GraphMineSuite

k-Clique Counting

k-Clique Counting

In this guide we discuss how to use the implementations of Danisch et al.'s k-clique counting algorithm.

The algorithm builds for each node in the current graph a subgraph induced by its neighbours. Then it recurses on the subgraphs and, at the last level, counts the k-cliques.

The k-clique benchmarks are built with the pipeline benching-variant. For more information see Pipeline Interface

Building

Note that the verifier is the original plain C code by Danisch et al., whereas the actual kernels are optimized and slightly adapted C++ reimplementations. The verifiers work in Debug and Release mode.

Running

The k-clique kernels require as input an undirected, unweighted graph and the size of the cliques that should be counted. Below is an excerpt of the available options. Call any of the kernels with -h to see the full list of available options.

OPTIONS
-t, --threads
specify the number of threads used
-n, --num-trials
number of iterations for the benchmark
-p, --param set kernel specific parameters
clique-size=, cs=
the clique size (default: 8)
-f, --file read graph from the specified file
-g, --gen generate graph with the specified generator
<scale> size of the generated graph = 2^scale

As you can see, there is one benchmark-specific parameter for k-clique counting. The syntax to specify it is -p cs=5.

Graph representation

The default graph representation is CSRGraph, which can be specified by the CGraph template parameter. Be aware, that changing the graph representation also requires changing the subgraph builders (see below) and kernel code.
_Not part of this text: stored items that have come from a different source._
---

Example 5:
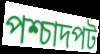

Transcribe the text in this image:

পশ্চাদপট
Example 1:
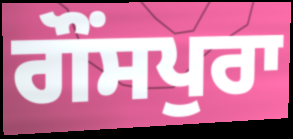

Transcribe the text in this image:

ਗੌਂਸਪੁਰਾ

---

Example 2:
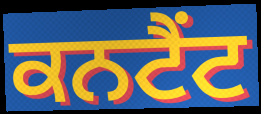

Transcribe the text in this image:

ਕਨਟੈਂਟ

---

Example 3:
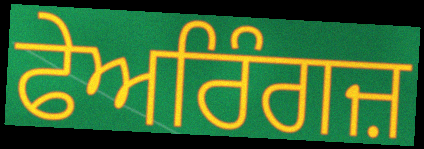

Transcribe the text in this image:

ਫੇਅਰਿੰਗਜ਼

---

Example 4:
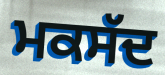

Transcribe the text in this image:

ਮਕਸੱਦ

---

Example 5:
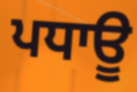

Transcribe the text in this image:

ਪਧਾਊ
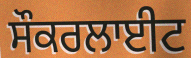
ਸੌਕਰਲਾਈਟ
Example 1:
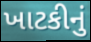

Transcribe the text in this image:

ખાટકીનું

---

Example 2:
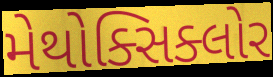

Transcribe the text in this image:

મેથોક્સિક્લોર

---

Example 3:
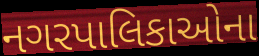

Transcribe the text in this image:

નગરપાલિકાઓના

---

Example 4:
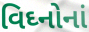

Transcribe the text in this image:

વિઘ્નોનાં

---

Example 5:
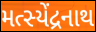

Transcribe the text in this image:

મત્સ્યેંદ્રનાથ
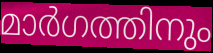
മാർഗത്തിനും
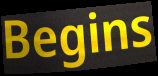
Begins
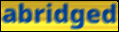
abridged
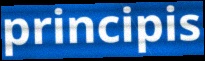
principis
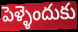
పెళ్ళెందుకు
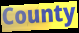
County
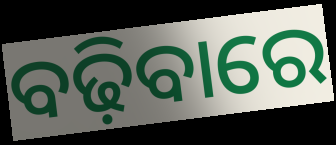
ବଢ଼ିବାରେ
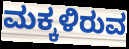
ಮಕ್ಕಳಿರುವ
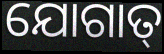
ଯୋଗାତ୍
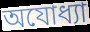
অযোধ্যা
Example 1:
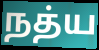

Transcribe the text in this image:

நத்ய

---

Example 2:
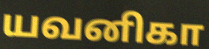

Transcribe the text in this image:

யவனிகா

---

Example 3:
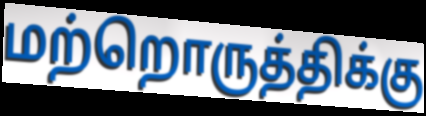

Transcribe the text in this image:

மற்றொருத்திக்கு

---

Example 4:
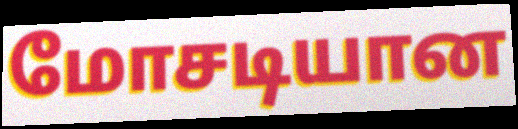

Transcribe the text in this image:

மோசடியான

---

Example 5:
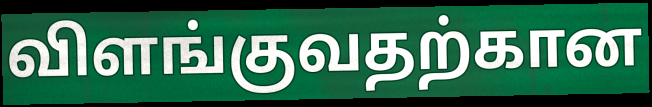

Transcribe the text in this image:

விளங்குவதற்கான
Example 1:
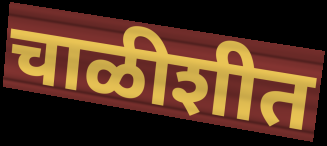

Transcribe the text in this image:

चाळीशीत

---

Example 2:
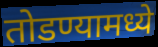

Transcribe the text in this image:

तोडण्यामध्ये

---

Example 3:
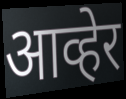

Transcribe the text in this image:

आव्हेर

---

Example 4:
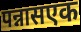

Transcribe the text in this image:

पन्नासएक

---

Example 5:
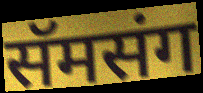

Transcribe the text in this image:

सॅमसंग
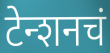
टेन्शनचं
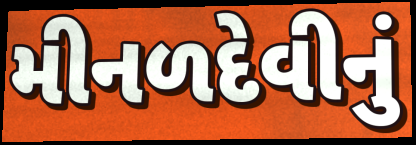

As the kernel currently relies on reordering the neighborhoods with swaps, currently the only supported graph for k-clique counting is CSRGraph. Compressible graphs don't support this operation at this time, and would thus require a strategy with an additional index vector for the ordering information.

To use a new representation, change in k_clique_list/clique_counting.h a function pointer to use your desired graph representation:

// old
template <class CGraph = CSRGraph>
constexpr auto NP_kclisting
= Parallelize::node<Builders::SubGraphBuilder<CGraph>, KcListing<CGraph>, CGraph>;
// new
template <class CGraph = CUSTOM_GRAPH<NodeId>>
constexpr auto NP_kclisting
= Parallelize::node<CUSTOM_BUILDER<CGraph>,KcListing<CGraph>, CGraph>;

Using different preprocessing functions

Danisch's algorithm relies on a directed acyclic graph (DAG) to correctly count all k-cliques. The properties of the DAG (such as maximal out-degree and degree distribution) influence the performance of the algorithm. The default is a degeneracy order.

You can replace it by any scheme that ranks the vertices according to a total order. Take a look at the preprocessing functions of the CliqueCountPipeline class in k_clique_list/bench_helper.h for reference.

Using different parallelization schemes

Danisch's recursive counting kernel is parallelized in two ways:

  1. over the nodes
  2. over the edges
  3. mixed over the nodes and edges (Note: this is untested) To add your own parallelization scheme, implement it with the following interface:
template<typename Builder_T, typename Counter_T, typename CGraph = CSRGraph>
unsigned long long CustomParallel(CGraph& g, const CLApp& cli);

For your own convenience, you can define a new function pointer for it in k_clique_list/clique_counting.h or directly call the function.

Using different subgraph builders

Danisch's algorithm relies on induced subgraphs, the construction of which potentially heavily influences the runtime. There are two subgraph builder classes available in k_clique_list/parallelizationStrategy/:

  • SubGraphBuilder: Builds the direct induced subgraph. Only includes the out-edges
  • SubGraphBuilderWInverse: Builds the direct induced subgraph. Also includes the in-edges. Both classes are able to build the subgraphs induced by the neighborhood (out-edges) of a vertex or the common neighborhood of two vertices (ideally belonging to the same edge, though this is not strictly required). To add your own subgraph builder, its best to adhere to the interface defined by the existing classes.